Blick in die Ausstellung


Wie haben die Menschen in vergangenen Zeiten gelebt? Welche Waffen und Werk­zeuge stellten sie her? Was stand auf ihrem Speise­plan? Wie veränderte sich ihre Umwelt und welchen Einfluss nahmen die Menschen auf diese? Und welche technischen und gesell­schaftlichen Veränderungen treten im Laufe der Zeit auf?

Antworten auf diese und andere Fragen finden die Besucher­innen und der Besucher in der neuen archäologischen Dauer­ausstellung. Hier schon vorab ein kleiner Einblick:

Fenster zur Kantons­archäologie

Das «Fenster zur Kantons­archäologie» präsentiert neueste Funde aus laufenden Grabungen der Kantons­archäologie St.Gallen. Aktuelle Grabungs­resultate, High­lights oder Spezialitäten werden hier erstmals gezeigt – und das bereits kurz, nachdem sie aus dem Boden gekommen sind. Der Inhalt wird alle 3-4 Monate gewechselt.

Kindermuseum

Ein Ausflugsziel für Familien

Das Kinder­museum im Dach­geschoss lädt auf eine spannende Zeit­reise ein.
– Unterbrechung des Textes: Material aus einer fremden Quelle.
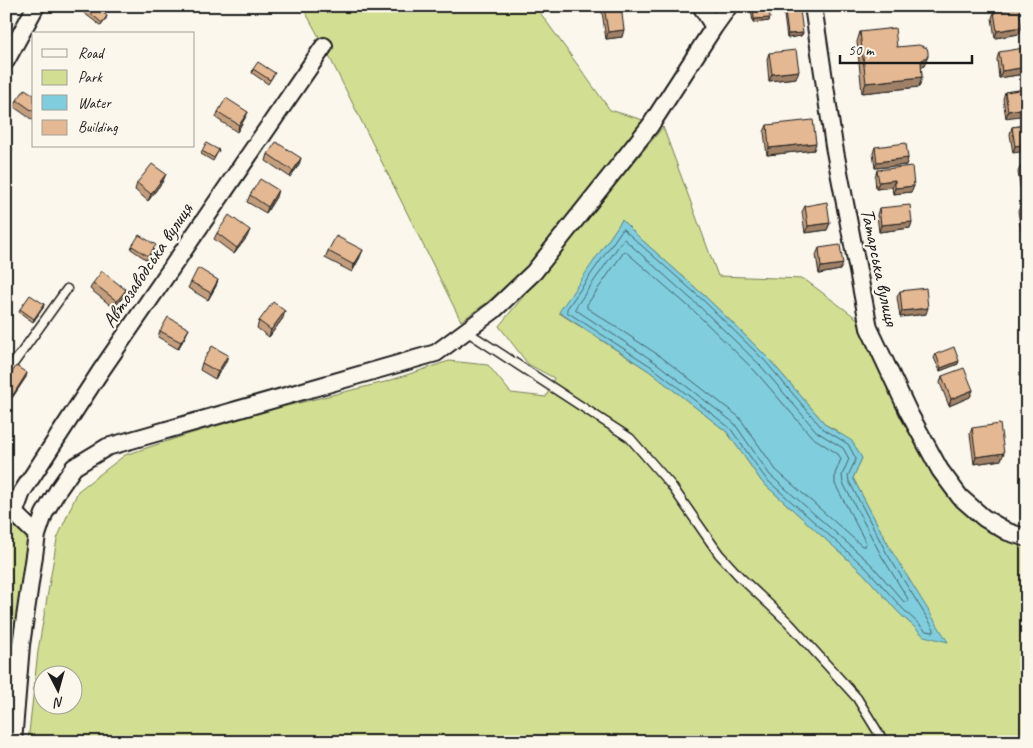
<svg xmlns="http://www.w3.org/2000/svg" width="1033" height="748" font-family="Caveat,sans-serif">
<rect width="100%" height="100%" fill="#fbf7ec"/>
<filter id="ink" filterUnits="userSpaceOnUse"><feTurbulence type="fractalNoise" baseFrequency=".02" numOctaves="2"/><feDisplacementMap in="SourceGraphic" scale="10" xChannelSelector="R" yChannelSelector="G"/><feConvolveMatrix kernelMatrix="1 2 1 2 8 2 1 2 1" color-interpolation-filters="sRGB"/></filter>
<g filter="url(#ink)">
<!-- green -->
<path fill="#d2df92" stroke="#777e57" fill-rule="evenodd" d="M 302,6 L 538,6 L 541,14 L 610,110 L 643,120 L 529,265 L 489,301 L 461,321 L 324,46 Z
M 663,127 L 718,276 L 804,279 L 859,320 L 912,436 L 932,473 L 953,501 L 979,524 L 1003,539 L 1027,546 L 1027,742 L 28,742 L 38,651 L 57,539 L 78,491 L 125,455 L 186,435 L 278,408 L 385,382 L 449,361 L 488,365 L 511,393 L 546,397 L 554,378 L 528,364 L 499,326 ZM 622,220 L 642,240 L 708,299 L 768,358 L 826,425 L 836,430 L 862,458 L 853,478 L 891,550 L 924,636 L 899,613 L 863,573 L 762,482 L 727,432 L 649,371 L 559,313 ZM 42,676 L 72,676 L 72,706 L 42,706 Z
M 6,506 L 37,535 L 21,645 L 6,647 Z"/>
<!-- water -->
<path fill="#80cdde" stroke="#588690" d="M 622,220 L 642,240 L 708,299 L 768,358 L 826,425 L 852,441 L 862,458 L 853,478 L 891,550 L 948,642 L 924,636 L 899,613 L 863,573 L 762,482 L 727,432 L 649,371 L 559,312 Z"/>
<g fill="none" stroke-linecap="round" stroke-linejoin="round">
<!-- shore -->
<path stroke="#44636a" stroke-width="1" d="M 623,229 L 705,302 L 765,361 L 822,428 L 848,444 L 856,459 L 848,476 L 849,481 L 886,552 L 934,629 L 934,632 L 926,631 L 903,609 L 867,569 L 766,479 L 730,428 L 652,367 L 567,312 L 567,309 Z
M 624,239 L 700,307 L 760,365 L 817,432 L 843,448 L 849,459 L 842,475 L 843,483 L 881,555 L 908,599 L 907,602 L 904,602 L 871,564 L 770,475 L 734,423 L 655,362 L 576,310 L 576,307 Z
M 625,251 L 695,312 L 755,371 L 812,437 L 838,454 L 841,459 L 835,474 L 835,484 L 866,543 L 865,546 L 862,546 L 776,470 L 739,417 L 660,356 L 587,308 L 587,305 Z"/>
<!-- service casing -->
<g stroke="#1c1c1c" stroke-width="11">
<path id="service" d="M 466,331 L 630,438 L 671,485 L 719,554 L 740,577 L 789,623 L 857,698 L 884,742
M 6,374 L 67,289"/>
</g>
<!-- minor casing -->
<g stroke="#1c1c1c" stroke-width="20">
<path id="minor" d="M 701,6 L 714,27
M 813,6 L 834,146 L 869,328 L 909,413 L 940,470 L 960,497 L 984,518 L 1008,532 L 1027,538
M 6,61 L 36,6
M 8,507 L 37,535
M 14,514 L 22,492 L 100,372 L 324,46
M 13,742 L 21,645 L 37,535 L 44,514 L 58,490 L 74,467 L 107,447 L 436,353 L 494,310 L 534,272 L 650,126 L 714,27 L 729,6"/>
</g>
<!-- service -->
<use href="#service" stroke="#fbf7ec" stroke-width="8"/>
<!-- minor -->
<use href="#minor" stroke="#fbf7ec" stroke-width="16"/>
</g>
<!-- wall -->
<path fill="#c39e7e" stroke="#1c1c1c" d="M 82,6 L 107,16 L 106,19 L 101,26 L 80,10 Z
M 604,6 L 621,6 L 622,37 L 606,39 L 602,12 Z
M 752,6 L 769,6 L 769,21 L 753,23 L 751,9 Z
M 785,12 L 803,33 L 801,36 L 787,38 L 784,15 Z
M 994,12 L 1019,34 L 995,38 L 992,18 Z
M 860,32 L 897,47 L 928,56 L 924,66 L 921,68 L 922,77 L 919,87 L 862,93 L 857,42 Z
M 999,52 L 1024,74 L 999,78 L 997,59 Z
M 769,53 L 796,78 L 769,81 L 767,59 Z
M 253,69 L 273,76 L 268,84 L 252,73 Z
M 1027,89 L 1006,118 L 1003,99 L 1005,92 Z
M 34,95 L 34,121 L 14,107 L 17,100 Z
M 218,112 L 248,112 L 245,118 L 237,132 L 216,118 Z
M 767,125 L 814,150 L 767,155 L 764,132 Z
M 1027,125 L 1013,153 L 1010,134 L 1012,127 Z
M 875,147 L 908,158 L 906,165 L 875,168 L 873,153 Z
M 219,150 L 213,161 L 201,154 L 202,151 Z
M 268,154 L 299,165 L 290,177 L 266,161 Z
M 1021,165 L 1027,192 L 1021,193 L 1018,172 Z
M 877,170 L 914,186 L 911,192 L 893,194 L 892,187 L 876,189 L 875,177 Z
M 163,181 L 148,201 L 135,190 L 137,183 Z
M 250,195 L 276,197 L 266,213 L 247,202 Z
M 1027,204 L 1027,230 L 1021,230 L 1018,211 L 1021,205 Z
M 805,206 L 830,223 L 827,230 L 805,233 L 802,212 Z
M 879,208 L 912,222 L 910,228 L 879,232 L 877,215 Z
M 217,233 L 247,237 L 234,254 L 214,239 Z
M 132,246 L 154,249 L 147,260 L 131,249 Z
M 819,248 L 840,270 L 819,274 L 816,255 Z
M 328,251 L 360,257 L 352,272 L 325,258 Z
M 191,282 L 216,286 L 208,300 L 188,288 Z
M 93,283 L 123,297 L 114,308 L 90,289 Z
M 900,291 L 926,314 L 900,317 L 897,297 Z
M 44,304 L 43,308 L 33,322 L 19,312 L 20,309 Z
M 283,318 L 269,337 L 257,328 L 259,321 Z
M 160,331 L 186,335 L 178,349 L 158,337 Z
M 936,354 L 958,364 L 940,371 L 934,358 Z
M 226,362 L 215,379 L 200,370 L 202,363 Z
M 942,376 L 973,390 L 970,397 L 949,406 L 940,383 Z
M 26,377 L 12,398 L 6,395 L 6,382 Z
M 972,428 L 1001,460 L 974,464 L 970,434 Z"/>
<!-- shaded-wall -->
<path fill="#9f8167" stroke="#1c1c1c" d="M 854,6 L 889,6 L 853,10 Z
M 770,18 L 769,21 L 753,23 L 754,19 Z
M 1022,27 L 1019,34 L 995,38 L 997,31 Z
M 624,30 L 622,37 L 606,39 L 608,32 Z
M 803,33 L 801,36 L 787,38 L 788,34 Z
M 928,56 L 924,66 L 917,71 L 921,61 Z
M 1027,67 L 1024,74 L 999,78 L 1002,71 Z
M 799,71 L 796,78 L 769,81 L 772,74 Z
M 922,77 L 919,87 L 862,93 L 866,83 Z
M 1027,108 L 1027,115 L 1006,118 L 1008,111 Z
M 248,112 L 245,118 L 237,132 L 239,125 Z
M 816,143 L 814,150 L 767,155 L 769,148 Z
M 1027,144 L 1027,151 L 1013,153 L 1015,146 Z
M 301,158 L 299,165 L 290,177 L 293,171 Z
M 908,158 L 906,165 L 875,168 L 877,162 Z
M 166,174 L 163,181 L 148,201 L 151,194 Z
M 895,180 L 892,187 L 876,189 L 879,182 Z
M 914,186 L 911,192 L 893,194 L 895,188 Z
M 1023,186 L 1027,186 L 1027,192 L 1021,193 Z
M 278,190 L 276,197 L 266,213 L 268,207 Z
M 912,222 L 910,228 L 879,232 L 881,225 Z
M 830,223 L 827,230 L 805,233 L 808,226 Z
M 1027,223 L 1027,230 L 1021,230 L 1024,224 Z
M 250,230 L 247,237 L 234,254 L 237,248 Z
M 363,250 L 360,257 L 352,272 L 354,265 Z
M 843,264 L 840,270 L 819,274 L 821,267 Z
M 218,280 L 216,286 L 208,300 L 211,293 Z
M 126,290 L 123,297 L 114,308 L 117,301 Z
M 44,304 L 43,308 L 33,322 L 34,319 Z
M 928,308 L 926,314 L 900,317 L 902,311 Z
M 285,311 L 283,318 L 269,337 L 271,330 Z
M 189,329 L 186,335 L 178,349 L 181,342 Z
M 228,355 L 226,362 L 215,379 L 218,372 Z
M 959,361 L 958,364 L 940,371 L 941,368 Z
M 27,373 L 26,377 L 12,398 L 13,395 Z
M 973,390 L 970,397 L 949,406 L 951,399 Z
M 1004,453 L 1001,460 L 974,464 L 976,457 Z"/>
<!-- building -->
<path fill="#e3b893" stroke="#1c1c1c" d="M 82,6 L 96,6 L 107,16 L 102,23 Z
M 604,6 L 621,6 L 624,30 L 608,32 Z
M 753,6 L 769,6 L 770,18 L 754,19 Z
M 1019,8 L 1022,27 L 997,31 L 994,12 Z
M 800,10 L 803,33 L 788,34 L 785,12 Z
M 895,28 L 897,47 L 919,45 L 927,48 L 928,52 L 928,56 L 921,61 L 922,77 L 866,83 L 860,32 Z
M 1024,48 L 1027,67 L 1002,71 L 999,52 Z
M 796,50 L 799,71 L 772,74 L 769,53 Z
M 258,62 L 275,73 L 270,80 L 253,69 Z
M 25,89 L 34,95 L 34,112 L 17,100 Z
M 1027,89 L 1027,108 L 1008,111 L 1005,92 Z
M 226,98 L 248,112 L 239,125 L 218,112 Z
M 813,120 L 816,143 L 769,148 L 767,125 Z
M 1027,125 L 1027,144 L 1015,146 L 1012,127 Z
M 276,142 L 301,158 L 293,171 L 268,154 Z
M 206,143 L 219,150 L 214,158 L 202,151 Z
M 906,143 L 908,158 L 877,162 L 875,147 Z
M 6,145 L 13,149 L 6,160 Z
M 152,164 L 166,174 L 151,194 L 137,183 Z
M 1027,164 L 1027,186 L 1023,186 L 1021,165 Z
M 912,166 L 914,186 L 895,188 L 895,180 L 879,182 L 877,170 Z
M 260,179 L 278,190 L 268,207 L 250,195 Z
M 827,202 L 830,223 L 808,226 L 805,206 Z
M 1027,204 L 1027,223 L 1024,224 L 1021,205 Z
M 910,205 L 912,222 L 881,225 L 879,208 Z
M 229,215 L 250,230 L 237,248 L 217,233 Z
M 139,235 L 156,245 L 148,256 L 132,246 Z
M 336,236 L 363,250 L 354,265 L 328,251 Z
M 840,245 L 843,264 L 821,267 L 819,248 Z
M 198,268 L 218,280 L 211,293 L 191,282 Z
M 102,271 L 126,290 L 117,301 L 93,283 Z
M 926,288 L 928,308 L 902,311 L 900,291 Z
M 30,295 L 44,304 L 34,319 L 20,309 Z
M 273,302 L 285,311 L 271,330 L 259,321 Z
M 168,317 L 189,329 L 181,342 L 160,331 Z
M 212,346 L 228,355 L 218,372 L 202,363 Z
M 954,347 L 959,361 L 941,368 L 936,354 Z
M 16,366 L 27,373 L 13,395 L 6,390 L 6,382 Z
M 964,368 L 973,390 L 951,399 L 942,376 Z
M 1000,424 L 1004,453 L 976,457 L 972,428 Z"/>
</g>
<g text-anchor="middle" stroke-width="4.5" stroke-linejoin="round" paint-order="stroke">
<!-- street labels -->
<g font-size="20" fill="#1c1c1c" stroke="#fbf7ec">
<text transform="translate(147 265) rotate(-56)" y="7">Автозаводська вулиця</text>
<text transform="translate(880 267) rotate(78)" y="7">Татарська вулиця</text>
</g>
</g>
<!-- margin -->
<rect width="1033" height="748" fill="none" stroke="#fbf7ec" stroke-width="25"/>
<rect x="12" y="12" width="1008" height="723" fill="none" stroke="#1c1c1c" stroke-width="2" filter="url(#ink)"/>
<!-- legend -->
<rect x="32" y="32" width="162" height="115" fill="#fbf7ec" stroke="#a29f99"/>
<rect x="42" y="49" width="25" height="8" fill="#fbf7ec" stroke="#a29f99"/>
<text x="78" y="58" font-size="15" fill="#1c1c1c">Road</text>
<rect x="42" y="70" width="25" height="15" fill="#d2df92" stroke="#a29f99"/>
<text x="78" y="82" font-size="15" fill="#1c1c1c">Park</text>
<rect x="42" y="95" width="25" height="15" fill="#80cdde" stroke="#a29f99"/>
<text x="78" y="108" font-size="15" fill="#1c1c1c">Water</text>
<rect x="42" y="120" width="25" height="15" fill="#e3b893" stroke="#a29f99"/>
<text x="78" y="132" font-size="15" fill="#1c1c1c">Building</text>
<!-- north arrow -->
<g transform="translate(58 690) rotate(174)"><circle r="24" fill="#fbf7ec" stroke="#a29f99"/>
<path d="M0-4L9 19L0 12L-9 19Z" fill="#1c1c1c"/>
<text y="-8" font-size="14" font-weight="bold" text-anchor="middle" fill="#1c1c1c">N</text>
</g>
<!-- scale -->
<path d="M840 55v8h132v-8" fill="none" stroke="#1c1c1c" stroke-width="2.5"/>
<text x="848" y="55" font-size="15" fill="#1c1c1c" stroke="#fbf7ec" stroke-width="4" paint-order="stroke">50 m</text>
</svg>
Ein Bar­fussweg führt die kleinen und grossen Gäste in die Vergangenheit, zu Jahr­markts­figuren, Bauarbeitern, Würfel­spielen und Kreisel. Bei einem Ab­stecher in die Theater­welt begegnen sie berühmten Geschichten aus dem St.Galler Figuren­theater. Eine Bühne bietet die Möglichkeit, selber Theater­luft zu schnuppern. Die Reise führt weiter in zwei begehbare Jugend­zimmer, eines aus den 1950er Jahren und eines von heute. Hier heisst es, Musik hören, Petticoats anprobieren, sich Briefe schreiben und in Zukunfts­träumen schwelgen. Kurz: Im Kinder­museum gibt es vieles zu entdecken und auszuprobieren – auch für die Erwachsenen. Ein spannender Dialog zwischen den Generationen entsteht.